RICHMOND, VA (WWBT) -- State Police are putting out an urgent message today: do not drive tired. In the past several months, seven people have died on the road. State Police say that's all because of tired drivers.
It's the story that continues to make headlines. A bus, driven by Kin Yiu Cheung, overturned and ends up on it's roof on Interstate 95 in Caroline County. Four people died.
Cheung admits he was tired and actually fell asleep behind the wheel, woke up, and then flipped the bus when he awoke and tried to correct.
A few weeks ago on a Saturday morning in July, another deadly accident. This time on I-95 in Prince George County. One person is killed and five others are injured.
Then just a week after that, another accident, just a few miles away. This time two people are killed.
The common themes: all early in the morning, all on long drives, all ended with an overturned car.
That's all startling news for Kathlyn Jones, who is heading down to the Outer Banks later this month. She's making plans now to make sure no one in the car with her, drives drowsy.
"We can swap off drivers as needed and we even check up on each other as we are driving down," she says.
That's exactly what Sgt. Thomas Molnar with the State Police wants to hear, especially when it's one of his troopers that has to deal with the deadly accidents on the roads all too often.
"The stress is on the trooper that has to make that next of kin notification and tell that family member someone died because of someone being fatigued," says Sgt. Molnar.

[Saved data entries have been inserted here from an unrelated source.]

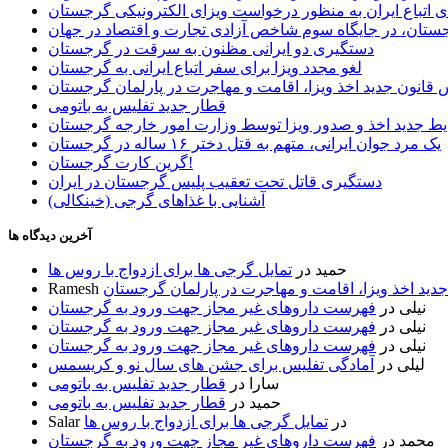
ی اتباع ایران به منظور درخواست ویزای الکترونیکی گرجستان
ستان، در جایگاه سوم شاخص آزادی تجارت و اقتصاد در جهان
دستگیری دو ایرانی مظنون به سرقت در گرجستان
لغو مجدد ویزا برای سفر اتباع ایرانی به گرجستان
قانون جدید اخذ ویزا، اقامت و مهاجرت در پارلمان گرجستان
قطار جدید تفلیس به باتومی
یط جدید اخذ و صدور ویزا توسط وزارت امور خارجه گرجستان
یک مرد جوان ایرانی، متهم به قتل دختر ۱۶ ساله در گرجستان
گرین کارت گرجستان!
دستگیری قاتل تحت تعقیب پلیس گرجستان در ایران
آشنایی با غذاهای گرجی (خینکالی)
آخرین دیدگاه ها
حمید
در
تمایل گرجی ها برای ازدواج با روس ها
ید اخذ ویزا، اقامت و مهاجرت در پارلمان گرجستان
Ramesh
نیلی
در
فهرست داروهای غیر مجاز جهت ورود به گرجستان
نیلی
در
فهرست داروهای غیر مجاز جهت ورود به گرجستان
نیلی
در
فهرست داروهای غیر مجاز جهت ورود به گرجستان
لیلی
در
آمادگی تفلیس برای جشن های سال نو و کریسمس
سارا
در
قطار جدید تفلیس به باتومی
حمید
در
قطار جدید تفلیس به باتومی
در
تمایل گرجی ها برای ازدواج با روس ها
Salar
محمد
در
فهرست داروهای غیر مجاز جهت ورود به گرجستان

Also, it's not just those who die that concern him. "In my experience I've stopped a number of people that are swerving or running off the shoulder and they are not drunk, but just tired."
That's why he asks that you take breaks at a rest stop and don't drive after a full day of work.
This all leads up to the unofficial end of the summer travel season, Labor Day weekend, when several people usually die on the road. Many of us hope that will turn around this year.
- Get a full night's sleep before traveling. 7 to 8 hours of rest is recommended. Do not work a full day if you intend on traveling once you leave work.
- If possible, do not travel alone. Licensed passengers can take turns and you can rest between shifts.
- Take frequent breaks by stopping at a rest area, gas station, or restaurant. Do not stop on the shoulder of roadway to rest. Exit off the interstate to a safe and lighted location.
- Anticipate needed breaks. You can take a short 20-minute nap during your stops if traveling alone.
- Caffeine and Energy Drinks provide a quick, but short-lived improvement
- If you are taking any medication, check whether it causes drowsiness. You do not want to be arrested for Driving Under the Influence of Drugs.
- Don't drink and drive. Alcohol severely impairs your driving ability, but it also acts as a depressant.
- Call your friends or family during your stops to let them know you stopped to rest. They want to know you will be there safe and sound.